[Data items]
____
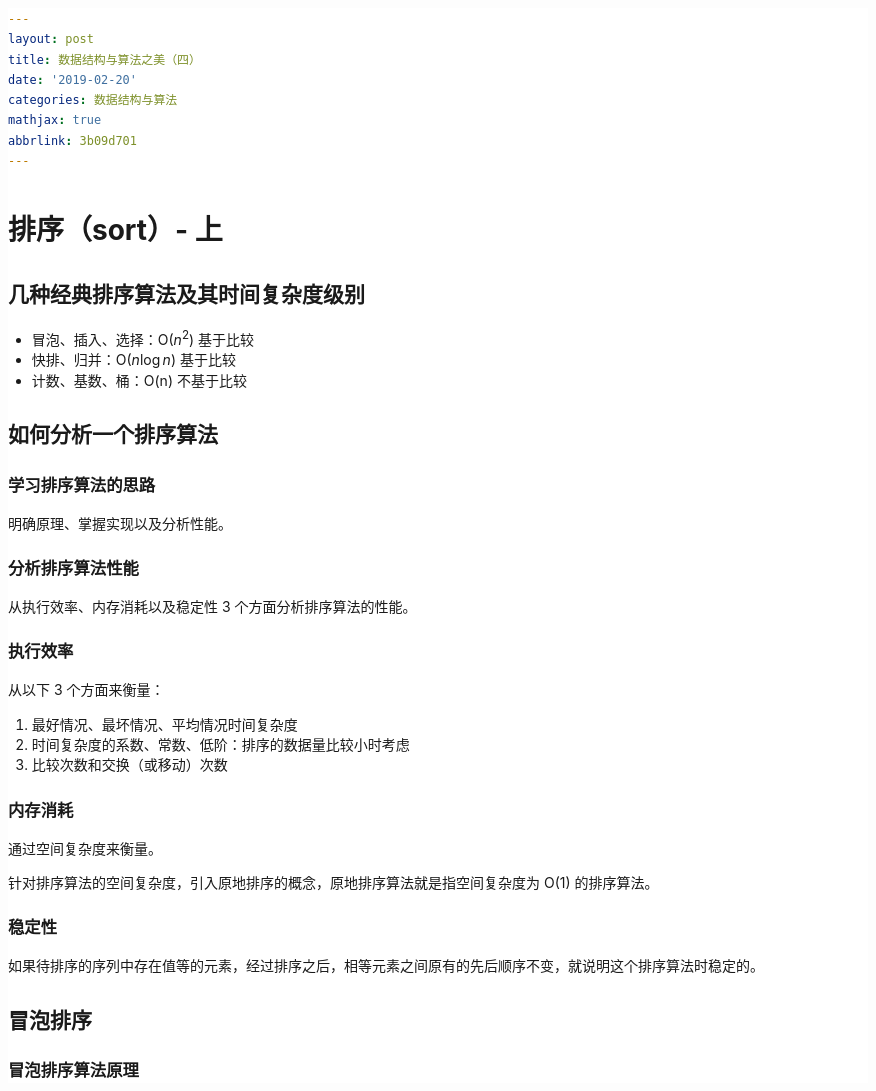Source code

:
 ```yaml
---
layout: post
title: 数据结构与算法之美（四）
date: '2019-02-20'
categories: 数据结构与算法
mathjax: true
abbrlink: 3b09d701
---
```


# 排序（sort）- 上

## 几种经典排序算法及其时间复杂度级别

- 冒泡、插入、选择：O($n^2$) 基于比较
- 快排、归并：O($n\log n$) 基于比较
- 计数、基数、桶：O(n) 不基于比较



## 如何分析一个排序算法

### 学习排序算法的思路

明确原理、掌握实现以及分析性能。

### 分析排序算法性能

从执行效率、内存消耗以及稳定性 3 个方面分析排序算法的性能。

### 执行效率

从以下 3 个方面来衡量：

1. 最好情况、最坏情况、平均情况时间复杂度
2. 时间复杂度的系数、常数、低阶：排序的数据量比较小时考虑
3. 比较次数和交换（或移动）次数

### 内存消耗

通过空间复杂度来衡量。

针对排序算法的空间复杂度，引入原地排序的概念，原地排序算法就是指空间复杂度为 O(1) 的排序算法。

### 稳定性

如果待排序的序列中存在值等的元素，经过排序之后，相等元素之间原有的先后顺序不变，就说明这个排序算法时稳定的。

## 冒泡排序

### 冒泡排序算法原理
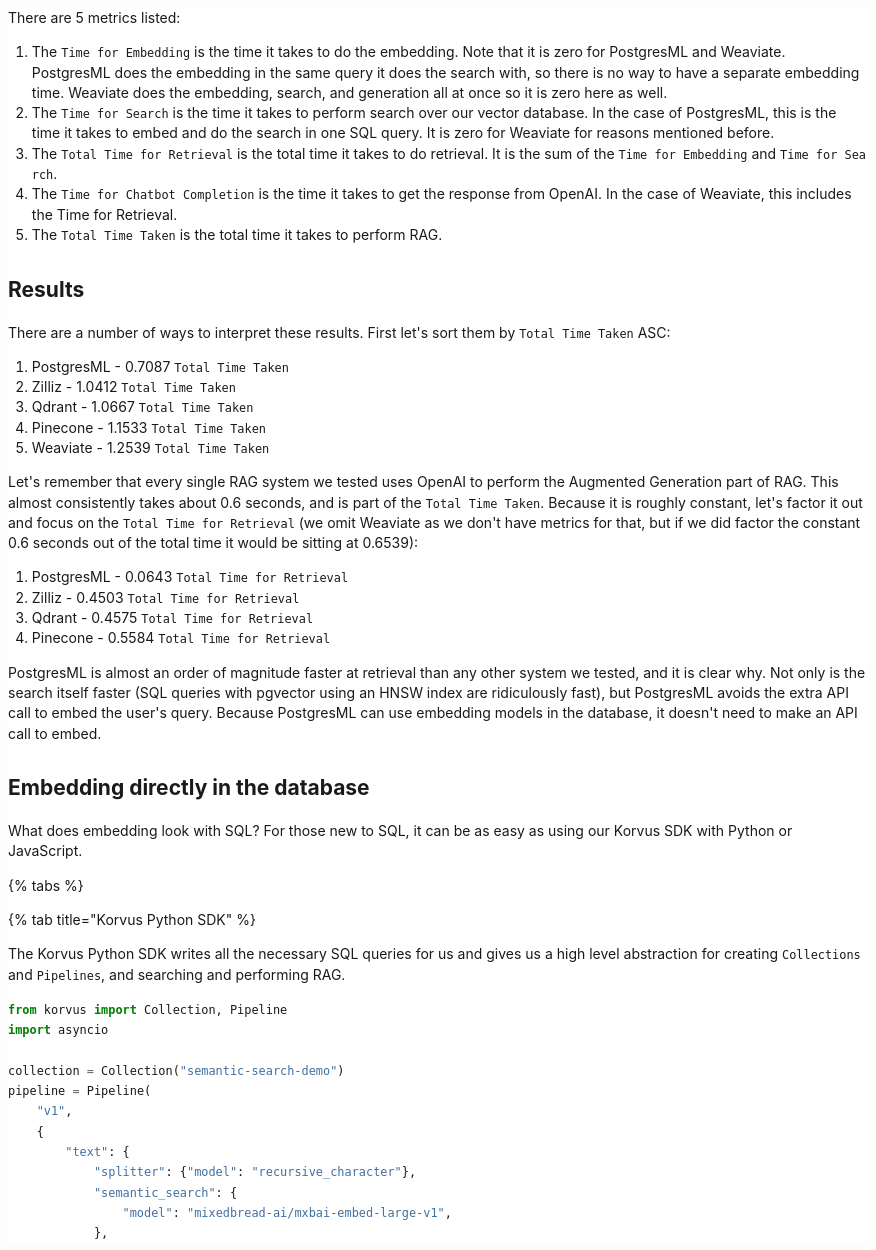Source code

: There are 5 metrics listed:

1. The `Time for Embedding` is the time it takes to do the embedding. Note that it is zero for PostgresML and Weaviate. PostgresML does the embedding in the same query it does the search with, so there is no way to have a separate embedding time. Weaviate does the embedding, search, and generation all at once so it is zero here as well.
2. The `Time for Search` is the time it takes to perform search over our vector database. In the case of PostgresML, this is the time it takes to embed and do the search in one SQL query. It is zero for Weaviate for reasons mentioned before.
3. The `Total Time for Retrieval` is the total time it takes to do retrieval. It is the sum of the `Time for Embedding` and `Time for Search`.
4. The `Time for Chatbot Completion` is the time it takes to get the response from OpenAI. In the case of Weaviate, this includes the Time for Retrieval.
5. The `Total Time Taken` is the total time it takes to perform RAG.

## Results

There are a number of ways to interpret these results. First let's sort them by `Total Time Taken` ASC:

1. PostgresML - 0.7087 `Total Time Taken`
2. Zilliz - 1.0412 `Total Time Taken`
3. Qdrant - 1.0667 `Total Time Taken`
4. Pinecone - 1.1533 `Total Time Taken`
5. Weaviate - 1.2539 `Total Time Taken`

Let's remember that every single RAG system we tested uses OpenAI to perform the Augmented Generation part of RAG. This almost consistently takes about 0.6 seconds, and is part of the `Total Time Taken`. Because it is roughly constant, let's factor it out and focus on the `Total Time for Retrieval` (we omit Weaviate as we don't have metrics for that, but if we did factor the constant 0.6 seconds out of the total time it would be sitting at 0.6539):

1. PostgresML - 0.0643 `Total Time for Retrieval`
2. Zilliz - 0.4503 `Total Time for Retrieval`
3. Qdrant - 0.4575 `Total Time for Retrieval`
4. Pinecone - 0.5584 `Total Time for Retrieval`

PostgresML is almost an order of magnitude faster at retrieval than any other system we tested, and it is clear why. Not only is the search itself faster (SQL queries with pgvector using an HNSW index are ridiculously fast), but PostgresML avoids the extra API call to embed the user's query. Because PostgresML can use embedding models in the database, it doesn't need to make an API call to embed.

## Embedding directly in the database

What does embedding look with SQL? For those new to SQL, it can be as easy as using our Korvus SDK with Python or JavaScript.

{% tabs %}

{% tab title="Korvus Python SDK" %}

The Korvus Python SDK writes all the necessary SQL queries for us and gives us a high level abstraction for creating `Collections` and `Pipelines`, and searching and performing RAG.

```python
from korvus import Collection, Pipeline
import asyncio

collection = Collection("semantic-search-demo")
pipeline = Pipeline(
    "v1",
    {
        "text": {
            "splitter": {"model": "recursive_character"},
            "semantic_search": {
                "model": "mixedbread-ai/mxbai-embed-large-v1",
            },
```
____
-- Brief --
Your reply is to repeat, unchanged, the lines above running from the one with "to perform RAG." up to and including the one with "5. Weaviate - 1.2539".

-- Solution for this problem --
5. The `Total Time Taken` is the total time it takes to perform RAG.

## Results

There are a number of ways to interpret these results. First let's sort them by `Total Time Taken` ASC:

1. PostgresML - 0.7087 `Total Time Taken`
2. Zilliz - 1.0412 `Total Time Taken`
3. Qdrant - 1.0667 `Total Time Taken`
4. Pinecone - 1.1533 `Total Time Taken`
5. Weaviate - 1.2539 `Total Time Taken`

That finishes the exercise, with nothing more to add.